Depuis le début de cette année 2016, les annonces de candidatures à l'élection présidentielle se multiplient.

 

Aujourd'hui, on compte déjà plus d'une dizaine de personnes qui se sont déclarées candidates à l’élection présidentielle qui se tiendra en France le 23 avril et le 7 mai 2017. Cependant, pour tous ces candidats, il faudra d’abord récolter les 500 signatures d'élus français pour que la candidature soit homologuée par le conseil constitutionnel. Les élus sont les députés, les sénateurs, les parlementaires européens, les conseillers régionaux et généraux ainsi que des membres de l'Assemblée corse et des Assemblées d'outre-mer.

Si pour certains l'annonce de cette candidature ne faisait aucun doute, pour d'autres elle est pour le moins surprenante.

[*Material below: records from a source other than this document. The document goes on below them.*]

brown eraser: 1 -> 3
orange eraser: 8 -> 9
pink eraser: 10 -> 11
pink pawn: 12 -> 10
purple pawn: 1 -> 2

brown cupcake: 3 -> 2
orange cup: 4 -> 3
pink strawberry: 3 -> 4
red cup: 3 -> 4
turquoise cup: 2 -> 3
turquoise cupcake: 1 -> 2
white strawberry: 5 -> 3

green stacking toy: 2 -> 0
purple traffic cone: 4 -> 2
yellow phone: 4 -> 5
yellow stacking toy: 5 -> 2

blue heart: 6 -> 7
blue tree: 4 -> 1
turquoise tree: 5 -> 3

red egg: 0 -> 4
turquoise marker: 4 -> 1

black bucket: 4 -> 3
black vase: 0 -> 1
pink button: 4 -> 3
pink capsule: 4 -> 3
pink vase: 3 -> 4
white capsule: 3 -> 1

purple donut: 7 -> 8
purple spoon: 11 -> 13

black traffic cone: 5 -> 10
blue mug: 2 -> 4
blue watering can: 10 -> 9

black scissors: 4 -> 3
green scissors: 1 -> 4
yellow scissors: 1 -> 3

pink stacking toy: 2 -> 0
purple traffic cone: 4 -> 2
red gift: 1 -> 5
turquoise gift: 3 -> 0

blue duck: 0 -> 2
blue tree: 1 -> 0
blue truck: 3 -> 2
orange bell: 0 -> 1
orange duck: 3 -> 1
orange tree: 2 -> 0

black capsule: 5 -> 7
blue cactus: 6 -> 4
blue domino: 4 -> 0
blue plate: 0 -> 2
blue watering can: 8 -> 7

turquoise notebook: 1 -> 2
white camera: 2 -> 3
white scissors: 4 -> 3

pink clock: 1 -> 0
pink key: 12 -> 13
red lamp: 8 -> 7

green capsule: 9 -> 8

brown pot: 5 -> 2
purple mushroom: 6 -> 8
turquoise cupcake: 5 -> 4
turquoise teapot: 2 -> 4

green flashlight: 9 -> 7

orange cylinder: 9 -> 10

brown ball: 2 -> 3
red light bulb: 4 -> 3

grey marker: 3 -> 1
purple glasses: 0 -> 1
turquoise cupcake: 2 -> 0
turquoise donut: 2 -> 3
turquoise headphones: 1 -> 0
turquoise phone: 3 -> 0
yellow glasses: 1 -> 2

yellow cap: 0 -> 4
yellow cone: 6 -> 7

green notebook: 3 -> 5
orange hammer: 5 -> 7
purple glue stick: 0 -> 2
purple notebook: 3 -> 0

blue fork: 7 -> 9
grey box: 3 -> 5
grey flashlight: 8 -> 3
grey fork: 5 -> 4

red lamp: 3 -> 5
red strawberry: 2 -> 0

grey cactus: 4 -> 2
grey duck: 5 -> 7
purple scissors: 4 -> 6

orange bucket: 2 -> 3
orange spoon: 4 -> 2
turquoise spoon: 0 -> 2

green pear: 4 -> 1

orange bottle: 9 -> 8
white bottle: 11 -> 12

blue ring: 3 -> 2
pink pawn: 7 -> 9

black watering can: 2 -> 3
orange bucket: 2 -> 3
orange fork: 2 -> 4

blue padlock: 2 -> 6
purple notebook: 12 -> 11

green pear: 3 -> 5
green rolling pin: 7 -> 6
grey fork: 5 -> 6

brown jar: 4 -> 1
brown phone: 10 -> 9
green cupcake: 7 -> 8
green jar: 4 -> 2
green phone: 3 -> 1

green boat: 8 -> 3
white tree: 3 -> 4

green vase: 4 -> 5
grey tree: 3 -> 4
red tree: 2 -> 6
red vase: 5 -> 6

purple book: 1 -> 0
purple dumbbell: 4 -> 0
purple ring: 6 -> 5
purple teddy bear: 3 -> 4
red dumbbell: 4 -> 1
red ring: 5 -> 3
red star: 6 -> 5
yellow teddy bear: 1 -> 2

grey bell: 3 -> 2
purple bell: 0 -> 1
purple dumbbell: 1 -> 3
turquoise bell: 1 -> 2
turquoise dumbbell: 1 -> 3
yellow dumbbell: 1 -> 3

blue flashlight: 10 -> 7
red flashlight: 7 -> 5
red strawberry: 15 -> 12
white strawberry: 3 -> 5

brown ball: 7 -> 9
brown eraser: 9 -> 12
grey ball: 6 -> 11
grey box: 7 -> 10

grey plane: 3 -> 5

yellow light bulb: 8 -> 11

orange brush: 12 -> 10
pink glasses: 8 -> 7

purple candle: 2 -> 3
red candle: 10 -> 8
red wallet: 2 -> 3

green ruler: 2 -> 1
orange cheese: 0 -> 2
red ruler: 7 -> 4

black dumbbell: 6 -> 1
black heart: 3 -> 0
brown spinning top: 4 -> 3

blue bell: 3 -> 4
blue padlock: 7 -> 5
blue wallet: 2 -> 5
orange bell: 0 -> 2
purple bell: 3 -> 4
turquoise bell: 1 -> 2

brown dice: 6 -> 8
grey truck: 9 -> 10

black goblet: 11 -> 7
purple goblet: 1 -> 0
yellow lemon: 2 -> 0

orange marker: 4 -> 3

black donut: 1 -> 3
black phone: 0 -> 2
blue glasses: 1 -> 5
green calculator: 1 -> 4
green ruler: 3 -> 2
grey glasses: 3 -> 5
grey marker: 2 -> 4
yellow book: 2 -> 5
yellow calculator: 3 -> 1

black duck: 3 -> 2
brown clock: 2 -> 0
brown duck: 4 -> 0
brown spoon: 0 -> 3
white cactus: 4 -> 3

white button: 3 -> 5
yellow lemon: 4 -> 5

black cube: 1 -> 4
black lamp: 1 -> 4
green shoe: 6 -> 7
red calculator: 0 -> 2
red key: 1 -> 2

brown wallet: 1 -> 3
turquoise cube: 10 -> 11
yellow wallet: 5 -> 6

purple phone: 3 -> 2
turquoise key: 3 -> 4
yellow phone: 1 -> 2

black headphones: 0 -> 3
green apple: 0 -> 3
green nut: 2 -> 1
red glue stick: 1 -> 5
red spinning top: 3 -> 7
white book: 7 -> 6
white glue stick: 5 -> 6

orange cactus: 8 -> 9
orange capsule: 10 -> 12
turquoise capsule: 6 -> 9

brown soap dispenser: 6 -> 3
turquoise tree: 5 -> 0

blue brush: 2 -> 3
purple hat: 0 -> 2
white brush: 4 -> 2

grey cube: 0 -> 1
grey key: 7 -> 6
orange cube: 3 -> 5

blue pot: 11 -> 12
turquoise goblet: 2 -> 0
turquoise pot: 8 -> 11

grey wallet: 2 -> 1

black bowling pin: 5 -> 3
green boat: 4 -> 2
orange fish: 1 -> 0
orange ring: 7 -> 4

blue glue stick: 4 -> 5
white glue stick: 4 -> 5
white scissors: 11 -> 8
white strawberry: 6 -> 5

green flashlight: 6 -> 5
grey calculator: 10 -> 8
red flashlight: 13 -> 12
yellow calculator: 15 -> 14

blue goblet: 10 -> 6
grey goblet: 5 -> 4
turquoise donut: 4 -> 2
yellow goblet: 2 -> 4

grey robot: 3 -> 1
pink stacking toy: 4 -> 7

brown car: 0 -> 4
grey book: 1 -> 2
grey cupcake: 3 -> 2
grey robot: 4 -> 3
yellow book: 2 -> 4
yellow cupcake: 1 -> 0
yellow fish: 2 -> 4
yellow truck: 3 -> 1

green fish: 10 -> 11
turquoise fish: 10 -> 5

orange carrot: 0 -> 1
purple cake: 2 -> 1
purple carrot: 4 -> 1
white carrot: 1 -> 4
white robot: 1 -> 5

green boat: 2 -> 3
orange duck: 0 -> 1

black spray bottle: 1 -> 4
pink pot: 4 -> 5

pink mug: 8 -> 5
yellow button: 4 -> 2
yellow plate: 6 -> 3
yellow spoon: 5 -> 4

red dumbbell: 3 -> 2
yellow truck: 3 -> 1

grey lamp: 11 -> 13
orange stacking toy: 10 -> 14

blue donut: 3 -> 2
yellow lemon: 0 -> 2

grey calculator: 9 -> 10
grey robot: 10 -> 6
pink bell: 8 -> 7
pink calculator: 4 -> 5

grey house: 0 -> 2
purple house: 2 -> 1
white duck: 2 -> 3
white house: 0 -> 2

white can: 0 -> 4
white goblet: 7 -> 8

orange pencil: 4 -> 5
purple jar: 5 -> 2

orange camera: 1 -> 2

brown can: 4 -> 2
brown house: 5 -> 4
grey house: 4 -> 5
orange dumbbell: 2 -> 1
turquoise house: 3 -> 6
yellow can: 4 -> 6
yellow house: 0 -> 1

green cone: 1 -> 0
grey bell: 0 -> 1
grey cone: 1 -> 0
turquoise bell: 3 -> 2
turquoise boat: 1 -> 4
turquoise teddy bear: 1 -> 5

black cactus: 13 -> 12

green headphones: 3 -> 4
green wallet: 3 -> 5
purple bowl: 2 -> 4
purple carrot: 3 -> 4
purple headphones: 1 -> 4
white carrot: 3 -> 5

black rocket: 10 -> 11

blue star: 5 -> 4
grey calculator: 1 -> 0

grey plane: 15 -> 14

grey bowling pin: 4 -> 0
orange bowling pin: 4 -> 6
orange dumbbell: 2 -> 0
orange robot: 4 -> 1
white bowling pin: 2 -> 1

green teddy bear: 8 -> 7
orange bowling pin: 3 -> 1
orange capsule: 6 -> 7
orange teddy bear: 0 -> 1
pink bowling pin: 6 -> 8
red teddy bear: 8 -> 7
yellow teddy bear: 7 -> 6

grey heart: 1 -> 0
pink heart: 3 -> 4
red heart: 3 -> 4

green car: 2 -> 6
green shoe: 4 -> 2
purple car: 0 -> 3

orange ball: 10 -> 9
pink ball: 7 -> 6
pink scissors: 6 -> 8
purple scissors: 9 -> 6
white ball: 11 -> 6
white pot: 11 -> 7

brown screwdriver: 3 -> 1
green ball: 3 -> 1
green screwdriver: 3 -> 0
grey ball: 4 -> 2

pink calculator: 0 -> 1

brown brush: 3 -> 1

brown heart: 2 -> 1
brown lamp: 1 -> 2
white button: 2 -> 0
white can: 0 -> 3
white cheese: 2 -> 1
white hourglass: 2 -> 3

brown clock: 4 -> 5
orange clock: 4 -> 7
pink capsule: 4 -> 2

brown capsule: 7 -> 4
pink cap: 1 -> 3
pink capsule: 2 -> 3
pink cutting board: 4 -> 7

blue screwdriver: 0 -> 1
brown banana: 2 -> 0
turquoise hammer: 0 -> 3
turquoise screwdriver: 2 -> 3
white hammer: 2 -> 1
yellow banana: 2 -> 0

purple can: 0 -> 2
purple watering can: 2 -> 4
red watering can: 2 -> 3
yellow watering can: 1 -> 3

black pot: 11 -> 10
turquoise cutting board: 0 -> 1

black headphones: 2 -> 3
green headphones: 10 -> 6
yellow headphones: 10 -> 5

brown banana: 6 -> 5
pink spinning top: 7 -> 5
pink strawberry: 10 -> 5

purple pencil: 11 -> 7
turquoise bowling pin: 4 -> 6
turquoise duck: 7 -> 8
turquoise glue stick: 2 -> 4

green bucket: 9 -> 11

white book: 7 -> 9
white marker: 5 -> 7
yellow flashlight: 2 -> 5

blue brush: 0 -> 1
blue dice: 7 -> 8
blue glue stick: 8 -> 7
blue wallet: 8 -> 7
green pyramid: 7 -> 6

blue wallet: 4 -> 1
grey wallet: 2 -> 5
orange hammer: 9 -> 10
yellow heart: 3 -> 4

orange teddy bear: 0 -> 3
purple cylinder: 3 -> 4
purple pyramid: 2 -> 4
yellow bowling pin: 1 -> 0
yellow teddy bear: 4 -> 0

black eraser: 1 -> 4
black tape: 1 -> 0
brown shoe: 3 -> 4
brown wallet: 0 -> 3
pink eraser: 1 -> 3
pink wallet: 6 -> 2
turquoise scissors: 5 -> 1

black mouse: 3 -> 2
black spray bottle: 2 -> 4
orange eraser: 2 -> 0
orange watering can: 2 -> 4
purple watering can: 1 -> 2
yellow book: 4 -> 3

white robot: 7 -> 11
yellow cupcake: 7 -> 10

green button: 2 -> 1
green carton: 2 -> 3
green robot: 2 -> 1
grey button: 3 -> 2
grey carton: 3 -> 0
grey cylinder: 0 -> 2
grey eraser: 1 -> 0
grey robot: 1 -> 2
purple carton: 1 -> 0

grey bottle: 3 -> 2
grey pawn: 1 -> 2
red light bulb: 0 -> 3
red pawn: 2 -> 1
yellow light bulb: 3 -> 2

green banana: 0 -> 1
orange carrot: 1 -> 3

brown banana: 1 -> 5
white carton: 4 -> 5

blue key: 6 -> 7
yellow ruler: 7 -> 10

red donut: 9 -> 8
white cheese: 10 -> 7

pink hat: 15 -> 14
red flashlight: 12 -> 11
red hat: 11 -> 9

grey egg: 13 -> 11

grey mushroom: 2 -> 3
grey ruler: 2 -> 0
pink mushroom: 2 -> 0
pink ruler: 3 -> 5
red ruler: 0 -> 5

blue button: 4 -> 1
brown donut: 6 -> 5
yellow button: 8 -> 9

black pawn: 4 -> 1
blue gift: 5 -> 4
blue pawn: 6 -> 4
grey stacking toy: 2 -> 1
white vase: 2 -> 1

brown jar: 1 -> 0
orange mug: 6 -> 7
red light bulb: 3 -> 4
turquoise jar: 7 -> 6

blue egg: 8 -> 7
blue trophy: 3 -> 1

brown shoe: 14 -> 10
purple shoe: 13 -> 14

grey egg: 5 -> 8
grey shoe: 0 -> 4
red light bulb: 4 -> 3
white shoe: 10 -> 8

Mélenchon et Le Pen au rendez-vous

 

Un des premiers à s’être lancé dans la course à l’Élysée a été Jean-Luc Mélenchon. Le député européen a annoncé sa candidature sur le plateau du 20 heures de TF1 le 10 février 2016. Si son annonce de candidature en elle-même n'a surpris personne, c'est plutôt le timing qui a étonné les observateurs. En effet, quatrième de l'élection présidentielle en 2012 avec 11 % des voix, et étant un des hommes politiques les plus présents dans les médias, Mélenchon semble être très bien placé pour récolter les 500 signatures nécessaires à la validation de sa candidature. De plus, cette annonce de candidature a été préparée dans le plus grand secret puisque les alliés avec lesquels il avait formé la coalition du Front de gauche en 2012 n'étaient pas au courant. Il a de plus réaffirmé son opposition à l'organisation d'une primaire à gauche.

 

Après un suspense « insoutenable », Marine le Pen a également annoncé sa candidature à l'élection présidentielle au début du mois de février 2016, également sur le plateau de TF1. Troisième de l'élection présidentielle en 2012 avec 17,9 % des voix, la présidente du Front National n'a jamais semblé autant en mesure de contrecarrer la domination du PS et des Républicains sur le paysage politique français.

 

Une autre candidature qui ne faisait aucun doute était celle du député-maire de Yerres, Nicolas Dupont-Aigant. Le président de Debout La France l'a annoncé comme Marine le Pen et Jean Luc Mélenchon avant lui sur le plateau de Gilles Boulleau le 15 mars dernier.


Les autres candidats

 

Alors qu'on attendait François Bayrou, c'est finalement le vice-président du MoDem, Jean Lassalle, qui s'est déclaré candidat à l'élection présidentielle alors que certains cadres du parti souhaitent s'engager personnellement au profit d'un candidat dans la primaire de la droite. Le député a annoncé sa candidature mi-mars sur les ondes de France-info. Il devrait rencontrer plus de difficultés à récolter les 500 signatures que les deux candidats précédents puisque le parti ne compte que 35000 adhérent et est souvent associé aux Républicains. De plus, il ne possède pas la notoriété de François Bayrou.

 

A la gauche de la gauche se profile une nouvelle bataille entre Nathalie Artaud et Philippe Poutou après celle de 2012 remportée par ce dernier qui avait réunis 1,15 % des suffrages exprimés contre 0,86 % pour la présidente de Lutte Ouvrière. Alors qu'on s’attendait à une candidature d'Olivier Besancenot, c'est finalement le candidat de 2012 qui a été choisi le 20 mars dernier pour représenter le NPA. L'annonce d'une candidature alors que le parti est en pleine bataille pour le retrait de la loi du travail s'explique par la possible difficulté que va rencontrer ce dernier pour réunir les parrainages nécessaires à la validation de sa candidature. Une semaine plus tôt, c'est Nathalie Artaud qui a été investi par le congrès de son parti pour défendre les couleurs de Lutte Ouvrière.

D'autre candidats se sont également déclarés, comme les régionalistes Paul Mumbach et Christian Troatdec ou le conseiller départemental du territoire de Belfort, Bastien Faudrot.

 

Pour tous ces candidats, il faudra maintenant s'atteler à trouver les 500 signataires pour se plonger vraiment dans la campagne présidentielle et pourquoi pas créer une petite surprise.